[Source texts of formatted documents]
----
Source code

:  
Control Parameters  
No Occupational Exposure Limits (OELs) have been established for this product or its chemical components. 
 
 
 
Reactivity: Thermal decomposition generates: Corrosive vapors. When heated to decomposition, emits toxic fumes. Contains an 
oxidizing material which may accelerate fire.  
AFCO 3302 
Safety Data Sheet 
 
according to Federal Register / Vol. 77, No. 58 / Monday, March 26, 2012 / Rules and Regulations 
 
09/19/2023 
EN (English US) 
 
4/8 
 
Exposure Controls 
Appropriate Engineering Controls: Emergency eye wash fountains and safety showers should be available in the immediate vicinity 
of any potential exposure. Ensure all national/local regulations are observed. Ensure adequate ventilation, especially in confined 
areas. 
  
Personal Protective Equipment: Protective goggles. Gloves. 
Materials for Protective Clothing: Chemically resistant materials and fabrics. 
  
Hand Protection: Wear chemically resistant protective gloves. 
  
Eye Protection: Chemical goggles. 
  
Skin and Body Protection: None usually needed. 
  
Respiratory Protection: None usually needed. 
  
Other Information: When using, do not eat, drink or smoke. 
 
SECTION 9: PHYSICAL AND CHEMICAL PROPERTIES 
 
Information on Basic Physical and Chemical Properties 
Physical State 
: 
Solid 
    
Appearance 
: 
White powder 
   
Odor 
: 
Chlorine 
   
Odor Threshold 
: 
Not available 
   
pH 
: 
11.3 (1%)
----
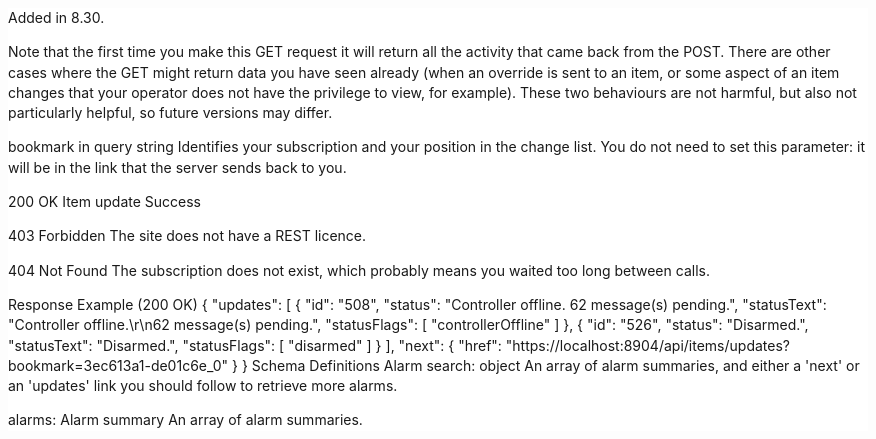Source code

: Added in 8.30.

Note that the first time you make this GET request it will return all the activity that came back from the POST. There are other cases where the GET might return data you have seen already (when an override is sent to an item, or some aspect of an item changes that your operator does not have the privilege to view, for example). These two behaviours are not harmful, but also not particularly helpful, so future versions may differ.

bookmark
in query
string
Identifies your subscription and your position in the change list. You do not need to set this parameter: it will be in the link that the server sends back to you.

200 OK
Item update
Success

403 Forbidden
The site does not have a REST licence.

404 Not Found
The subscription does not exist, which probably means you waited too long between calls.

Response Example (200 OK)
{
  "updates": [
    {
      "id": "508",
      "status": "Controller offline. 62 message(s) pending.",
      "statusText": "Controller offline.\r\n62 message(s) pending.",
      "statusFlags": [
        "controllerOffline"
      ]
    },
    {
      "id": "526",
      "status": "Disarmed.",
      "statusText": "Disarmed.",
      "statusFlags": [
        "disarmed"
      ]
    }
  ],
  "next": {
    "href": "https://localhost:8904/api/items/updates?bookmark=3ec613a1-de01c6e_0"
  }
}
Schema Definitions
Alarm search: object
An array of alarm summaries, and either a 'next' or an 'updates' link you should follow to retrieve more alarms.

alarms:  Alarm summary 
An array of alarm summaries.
----
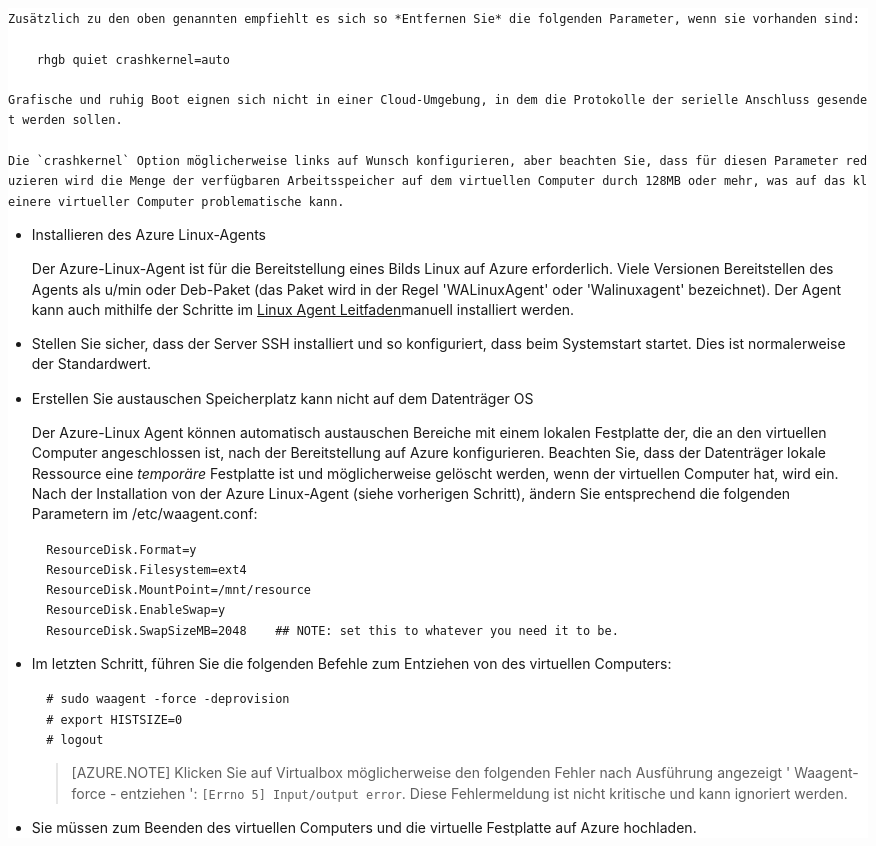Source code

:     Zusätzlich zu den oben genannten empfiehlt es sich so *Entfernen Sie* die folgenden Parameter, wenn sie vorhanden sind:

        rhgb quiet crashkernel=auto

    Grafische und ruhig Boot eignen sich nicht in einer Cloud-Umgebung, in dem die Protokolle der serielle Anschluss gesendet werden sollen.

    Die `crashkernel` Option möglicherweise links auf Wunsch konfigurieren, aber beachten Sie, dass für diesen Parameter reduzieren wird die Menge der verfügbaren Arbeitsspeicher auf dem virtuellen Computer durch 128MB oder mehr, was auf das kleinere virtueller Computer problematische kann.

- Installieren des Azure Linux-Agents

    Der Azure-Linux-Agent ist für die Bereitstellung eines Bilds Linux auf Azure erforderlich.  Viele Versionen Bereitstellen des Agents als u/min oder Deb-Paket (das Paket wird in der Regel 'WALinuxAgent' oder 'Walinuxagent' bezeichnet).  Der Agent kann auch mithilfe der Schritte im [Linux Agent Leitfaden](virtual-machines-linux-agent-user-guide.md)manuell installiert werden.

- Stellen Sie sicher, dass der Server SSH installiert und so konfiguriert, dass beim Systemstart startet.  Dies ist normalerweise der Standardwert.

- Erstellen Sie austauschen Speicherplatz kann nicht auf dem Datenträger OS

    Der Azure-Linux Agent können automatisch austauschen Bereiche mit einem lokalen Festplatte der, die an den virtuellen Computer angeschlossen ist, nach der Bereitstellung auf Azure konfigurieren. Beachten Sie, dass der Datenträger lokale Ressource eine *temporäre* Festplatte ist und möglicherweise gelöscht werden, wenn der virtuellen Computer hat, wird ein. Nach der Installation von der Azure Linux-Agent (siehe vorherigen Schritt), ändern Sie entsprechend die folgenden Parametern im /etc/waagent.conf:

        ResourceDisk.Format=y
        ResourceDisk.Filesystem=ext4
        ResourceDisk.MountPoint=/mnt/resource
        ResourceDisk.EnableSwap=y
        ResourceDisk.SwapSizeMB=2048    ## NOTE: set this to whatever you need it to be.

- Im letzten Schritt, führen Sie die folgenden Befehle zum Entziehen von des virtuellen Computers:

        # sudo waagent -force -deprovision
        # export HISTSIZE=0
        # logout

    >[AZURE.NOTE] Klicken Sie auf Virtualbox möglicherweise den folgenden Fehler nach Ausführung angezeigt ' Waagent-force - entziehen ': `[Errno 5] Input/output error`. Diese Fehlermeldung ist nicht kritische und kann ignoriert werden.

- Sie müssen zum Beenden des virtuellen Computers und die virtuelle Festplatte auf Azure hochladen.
----
_Activity:_
Take the records above and return, word for word, only the lines that fall from the line with "- Stellen Sie" to the line with "- Erstellen Sie", both of them included.

_Result of the task:_
- Stellen Sie sicher, dass der Server SSH installiert und so konfiguriert, dass beim Systemstart startet.  Dies ist normalerweise der Standardwert.

- Erstellen Sie austauschen Speicherplatz kann nicht auf dem Datenträger OS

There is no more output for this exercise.